A Corte Permanente de Justiça Internacional, predecessora da Corte Internacional de Justiça, legou à essa não apenas sua valiosa construção jurisprudencial, mas a fortuna de compartilhar sua gloriosa gênese, vez que o Estatuto da Corte Permanente de Justiça Internacional constitui a base do Estatuto da Corte Internacional de Justiça e este, por sua vez, integra a Carta das Nações Unidas.

Não obstante, é de todo oportuno mencionar que a Corte Internacional de Justiça exsurge como o principal órgão judiciário das Nações Unidas, cuja Sessão Inaugural sucedeu em 18 de abril de 1946.

O arcabouço jurisprudencial da Corte Internacional de Justiça constitui auspiciosa e monumental construção jurídica, ante a incontestável complexidade das questões apreciadas e, ipso facto, se revestem de valor inestimável para a toda a sociedade internacional, vez que o labor majestoso de juris dictio da Corte propiciou e propicia o fiel cumprimento do princípio pax mundi suprema lex, ao solucionar pacificamente as controvérsias internacionais.
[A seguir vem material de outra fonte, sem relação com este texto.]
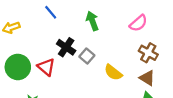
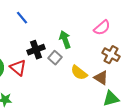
green arrow: (92, 21) -> (65, 40), moved
black cross: (66, 47) -> (36, 50), turned 36
brown triangle: (147, 78) -> (101, 78), moved

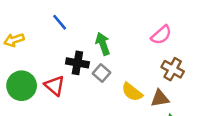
green arrow: (65, 40) -> (103, 44), moved
black cross: (36, 50) -> (77, 63), turned 30
brown triangle: (101, 78) -> (160, 98), turned -42

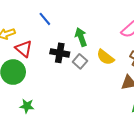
red triangle: (55, 86) -> (24, 49), moved
yellow semicircle: (132, 92) -> (105, 57), moved

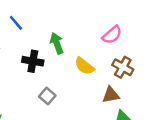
gray square: (80, 61) -> (47, 96), moved

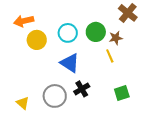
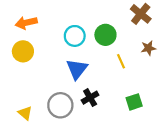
brown star: (116, 38) -> (148, 48), moved
yellow circle: (37, 40) -> (23, 51), moved
blue triangle: (70, 63) -> (77, 69), turned 35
Desde sua instituição até abril de 2021, foram submetidas à Corte Internacional de Justiça 140 (cento e quarenta) Controvérsias e 29 (vinte e nove) Opiniões Consultivas, cuja característica principal reside na complexidade.

Seja no exercício de sua competência contenciosa, seja no exercício de sua competência consultiva, a Corte Internacional de Justiça contribuiu e contribui sobremaneira para a construção, desenvolvimento e consolidação do Direito Internacional, em especial do Direito Internacional Geral; para a elucidação das fontes do Direito Internacional; para a interpretação dos Tratados; para a responsabilização dos Estados por violação do Direito Internacional… para mencionar apenas algumas matizes de seus feitos.
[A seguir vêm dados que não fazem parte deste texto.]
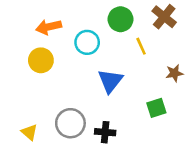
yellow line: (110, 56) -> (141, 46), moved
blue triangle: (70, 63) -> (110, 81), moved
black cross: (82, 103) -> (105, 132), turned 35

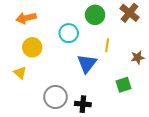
orange arrow: (49, 27) -> (26, 18), moved
yellow line: (141, 46) -> (107, 45), moved, turned 32
yellow triangle: (29, 132) -> (20, 73), moved

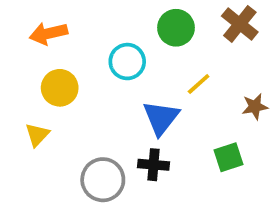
yellow line: (107, 45) -> (199, 84), turned 40
yellow triangle: (20, 73) -> (37, 135), turned 32
black cross: (83, 104) -> (153, 165), moved

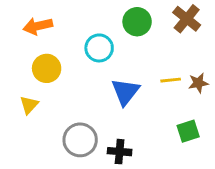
yellow line: (199, 84) -> (171, 80), moved, turned 36
green square: (229, 157) -> (188, 131), moved
black cross: (153, 165) -> (120, 152), moved

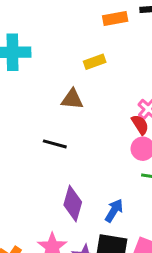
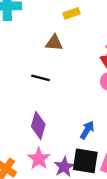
purple diamond: (73, 204) -> (38, 125), moved

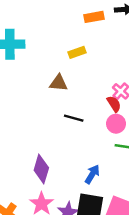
black line: (41, 78) -> (74, 118), moved

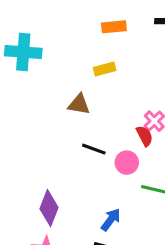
orange rectangle: (94, 17) -> (114, 27), moved
pink circle: (116, 124) -> (127, 163), moved

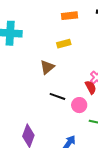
brown triangle: (79, 104) -> (47, 67), turned -49

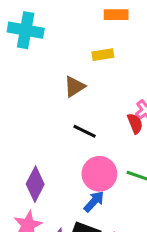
pink circle: (79, 105) -> (99, 174), moved, size x1.5

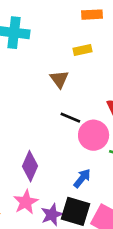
brown triangle: (74, 86) -> (59, 79), turned -30
pink circle: (99, 174) -> (94, 135), moved

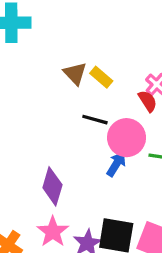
yellow rectangle: (83, 50) -> (101, 77), moved, turned 60
blue arrow: (82, 178) -> (116, 164), moved

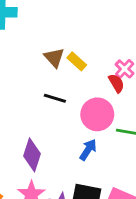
black line: (95, 120) -> (55, 98), moved
blue arrow: (116, 164) -> (88, 150), moved

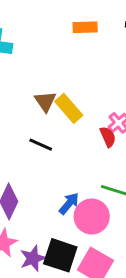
yellow rectangle: (77, 61) -> (69, 108), size x1.4
pink circle: (97, 114) -> (92, 216), moved

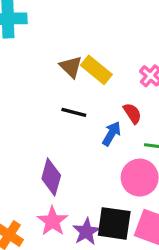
red semicircle: (108, 137) -> (132, 113), moved
blue arrow: (69, 203) -> (112, 134), moved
Não obstante, além de se debruçar sobre questões clássicas do Direito Internacional, a Corte também contribuiu para o desenvolvimento de novas áreas do Direito Internacional, tais como o Direito do Mar e o Direito Internacional Ambiental e, nos últimos anos, tem sido cada vez mais instada a se manifestar acerca de Tratados de Direitos Humanos.

A Corte Internacional de Justiça completou 75 anos este mês! Precisamente em 18 de abril de 2021, data significativa que remonta à Sessão Inaugural da Corte. É de enaltecer a gloriosa e magnífica atuação da Corte na solução jurídica de controvérsias, internacionais, na interpretação do Direito Internacional, no desenvolvimento e na consolidação do corpus juris internacional.

Longevidade à Corte Internacional de Justiça! Avante! Que continue sua profícua trajetória, valiosa, sempre rumo à tão sonhada Paz Perpétua, de Immanuel Kant!

[1] Cf. COUR PERMANENT DE JUSTICE INTERNACIONALE. Comité Consultatif de Juristes. Procèss – Verbaux des Sèanses du Comitê avec Annexes (16 juin-24 julliet 1920). La Haye: Van Langenhuisen Frères, 1920, p.06.